(Stored data entries)
+ + +

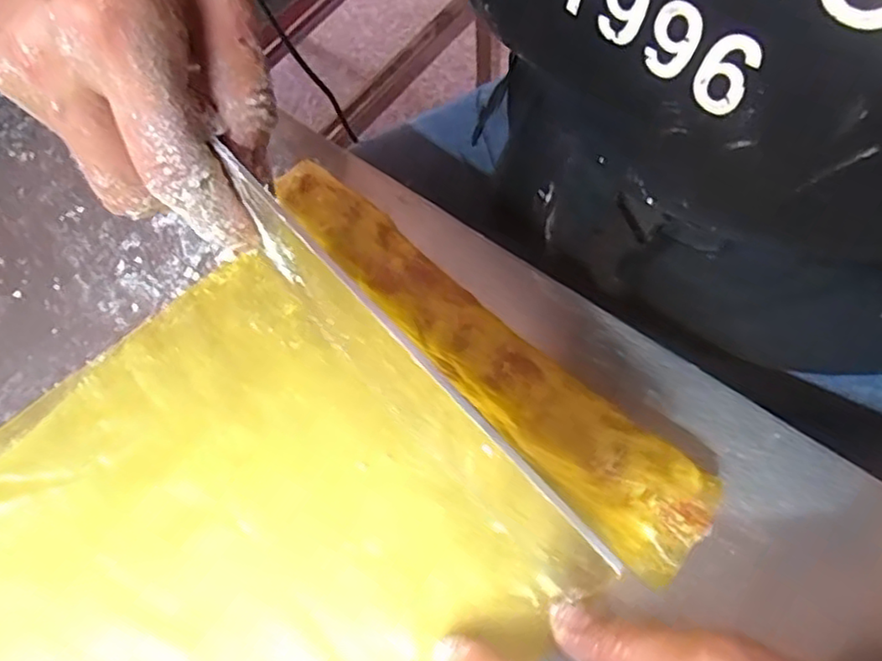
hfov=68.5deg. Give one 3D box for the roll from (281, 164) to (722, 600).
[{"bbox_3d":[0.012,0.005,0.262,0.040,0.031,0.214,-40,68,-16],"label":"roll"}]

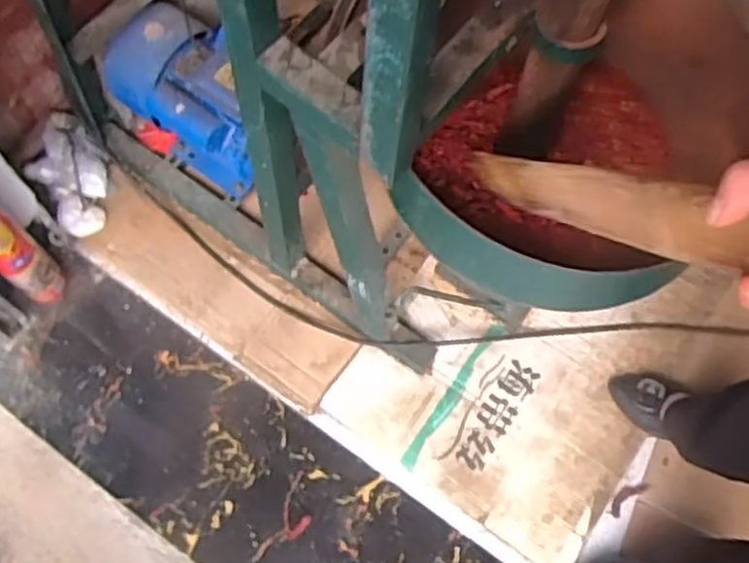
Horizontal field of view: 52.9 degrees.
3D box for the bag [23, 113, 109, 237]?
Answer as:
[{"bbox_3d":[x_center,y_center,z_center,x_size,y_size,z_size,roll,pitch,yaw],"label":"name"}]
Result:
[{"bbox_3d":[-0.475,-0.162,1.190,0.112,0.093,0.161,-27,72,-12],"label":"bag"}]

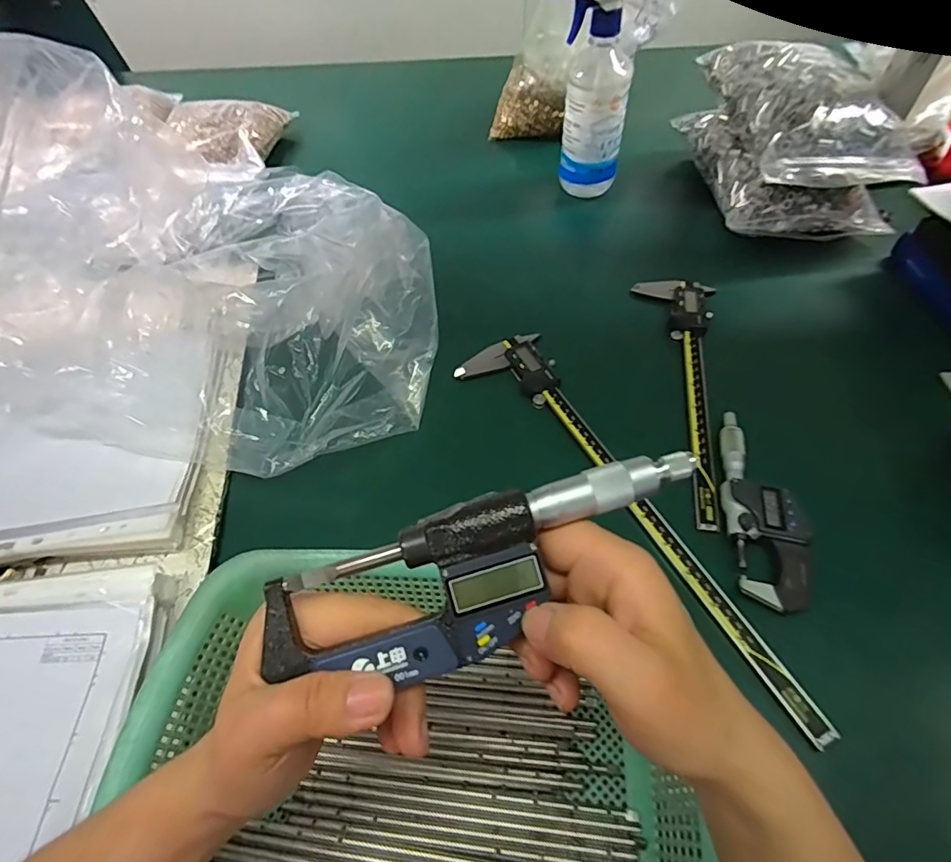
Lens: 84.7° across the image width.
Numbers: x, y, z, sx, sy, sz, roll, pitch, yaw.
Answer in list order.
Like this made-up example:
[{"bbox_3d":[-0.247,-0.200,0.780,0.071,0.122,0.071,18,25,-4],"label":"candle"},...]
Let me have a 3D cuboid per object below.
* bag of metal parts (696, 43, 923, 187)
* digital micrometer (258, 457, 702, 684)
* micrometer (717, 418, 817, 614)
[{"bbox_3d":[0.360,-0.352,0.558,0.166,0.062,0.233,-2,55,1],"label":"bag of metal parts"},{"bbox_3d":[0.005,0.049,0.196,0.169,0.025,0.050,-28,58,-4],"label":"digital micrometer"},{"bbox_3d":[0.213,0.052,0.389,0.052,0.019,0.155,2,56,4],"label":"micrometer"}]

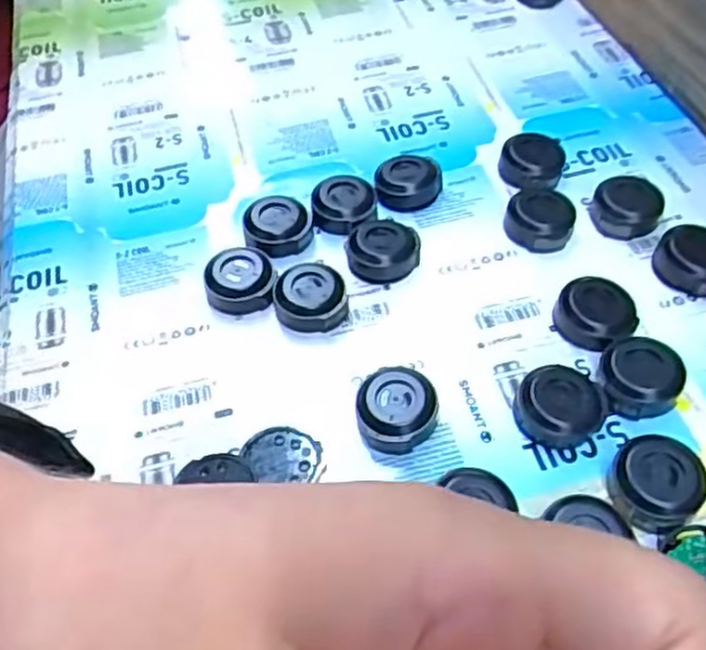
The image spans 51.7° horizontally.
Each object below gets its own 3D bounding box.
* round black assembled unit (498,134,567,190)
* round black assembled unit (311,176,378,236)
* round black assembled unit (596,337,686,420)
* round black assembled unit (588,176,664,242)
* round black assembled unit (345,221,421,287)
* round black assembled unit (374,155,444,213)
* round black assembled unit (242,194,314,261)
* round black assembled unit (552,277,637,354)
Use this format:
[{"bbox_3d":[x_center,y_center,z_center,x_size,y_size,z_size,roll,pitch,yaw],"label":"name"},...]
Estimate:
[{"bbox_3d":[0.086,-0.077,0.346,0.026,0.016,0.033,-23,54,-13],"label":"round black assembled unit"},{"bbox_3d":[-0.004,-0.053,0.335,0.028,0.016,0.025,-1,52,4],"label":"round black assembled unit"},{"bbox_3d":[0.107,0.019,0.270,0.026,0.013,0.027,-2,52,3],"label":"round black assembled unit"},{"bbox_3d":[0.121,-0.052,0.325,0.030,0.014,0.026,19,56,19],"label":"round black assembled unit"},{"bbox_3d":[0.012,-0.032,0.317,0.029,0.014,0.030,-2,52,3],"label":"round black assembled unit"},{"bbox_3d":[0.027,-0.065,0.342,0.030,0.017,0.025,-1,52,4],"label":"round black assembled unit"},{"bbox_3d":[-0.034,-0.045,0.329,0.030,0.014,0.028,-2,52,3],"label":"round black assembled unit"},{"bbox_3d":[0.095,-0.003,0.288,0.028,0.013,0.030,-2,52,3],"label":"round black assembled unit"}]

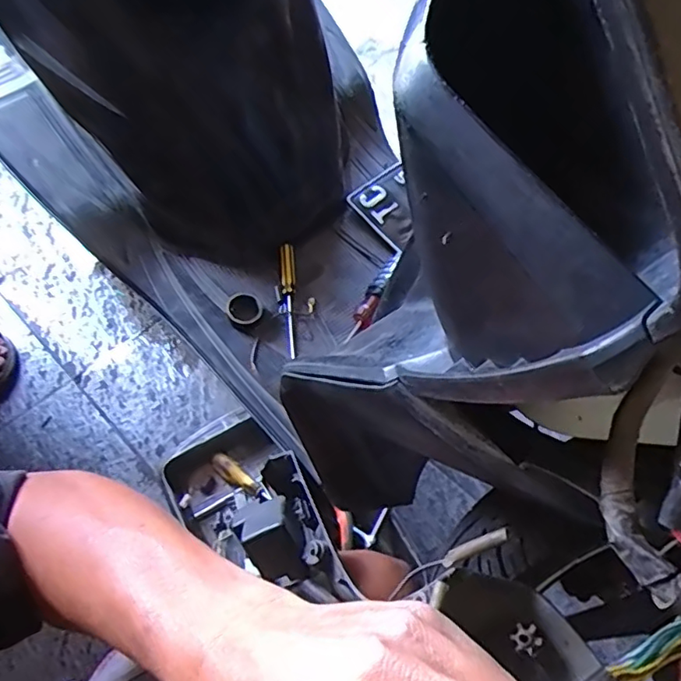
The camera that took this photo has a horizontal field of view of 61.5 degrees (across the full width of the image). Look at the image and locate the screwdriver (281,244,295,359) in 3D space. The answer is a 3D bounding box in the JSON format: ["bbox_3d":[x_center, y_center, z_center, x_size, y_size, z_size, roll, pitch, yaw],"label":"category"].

+ + +

• REQUIRED WORK: Copy the records shown above in their entirety and exactly; images are to be left out.

• YOUR RESPONSE:
hfov=68.5deg. Give one 3D box for the roll from (281, 164) to (722, 600).
[{"bbox_3d":[0.012,0.005,0.262,0.040,0.031,0.214,-40,68,-16],"label":"roll"}]

Horizontal field of view: 52.9 degrees.
3D box for the bag [23, 113, 109, 237]?
Answer as:
[{"bbox_3d":[x_center,y_center,z_center,x_size,y_size,z_size,roll,pitch,yaw],"label":"name"}]
Result:
[{"bbox_3d":[-0.475,-0.162,1.190,0.112,0.093,0.161,-27,72,-12],"label":"bag"}]

Lens: 84.7° across the image width.
Numbers: x, y, z, sx, sy, sz, roll, pitch, yaw.
Answer in list order.
Like this made-up example:
[{"bbox_3d":[-0.247,-0.200,0.780,0.071,0.122,0.071,18,25,-4],"label":"candle"},...]
Let me have a 3D cuboid per object below.
* bag of metal parts (696, 43, 923, 187)
* digital micrometer (258, 457, 702, 684)
* micrometer (717, 418, 817, 614)
[{"bbox_3d":[0.360,-0.352,0.558,0.166,0.062,0.233,-2,55,1],"label":"bag of metal parts"},{"bbox_3d":[0.005,0.049,0.196,0.169,0.025,0.050,-28,58,-4],"label":"digital micrometer"},{"bbox_3d":[0.213,0.052,0.389,0.052,0.019,0.155,2,56,4],"label":"micrometer"}]

The image spans 51.7° horizontally.
Each object below gets its own 3D bounding box.
* round black assembled unit (498,134,567,190)
* round black assembled unit (311,176,378,236)
* round black assembled unit (596,337,686,420)
* round black assembled unit (588,176,664,242)
* round black assembled unit (345,221,421,287)
* round black assembled unit (374,155,444,213)
* round black assembled unit (242,194,314,261)
* round black assembled unit (552,277,637,354)
Use this format:
[{"bbox_3d":[x_center,y_center,z_center,x_size,y_size,z_size,roll,pitch,yaw],"label":"name"},...]
Estimate:
[{"bbox_3d":[0.086,-0.077,0.346,0.026,0.016,0.033,-23,54,-13],"label":"round black assembled unit"},{"bbox_3d":[-0.004,-0.053,0.335,0.028,0.016,0.025,-1,52,4],"label":"round black assembled unit"},{"bbox_3d":[0.107,0.019,0.270,0.026,0.013,0.027,-2,52,3],"label":"round black assembled unit"},{"bbox_3d":[0.121,-0.052,0.325,0.030,0.014,0.026,19,56,19],"label":"round black assembled unit"},{"bbox_3d":[0.012,-0.032,0.317,0.029,0.014,0.030,-2,52,3],"label":"round black assembled unit"},{"bbox_3d":[0.027,-0.065,0.342,0.030,0.017,0.025,-1,52,4],"label":"round black assembled unit"},{"bbox_3d":[-0.034,-0.045,0.329,0.030,0.014,0.028,-2,52,3],"label":"round black assembled unit"},{"bbox_3d":[0.095,-0.003,0.288,0.028,0.013,0.030,-2,52,3],"label":"round black assembled unit"}]

The camera that took this photo has a horizontal field of view of 61.5 degrees (across the full width of the image). Look at the image and locate the screwdriver (281,244,295,359) in 3D space. The answer is a 3D bounding box in the JSON format: ["bbox_3d":[x_center, y_center, z_center, x_size, y_size, z_size, roll, pitch, yaw],"label":"category"].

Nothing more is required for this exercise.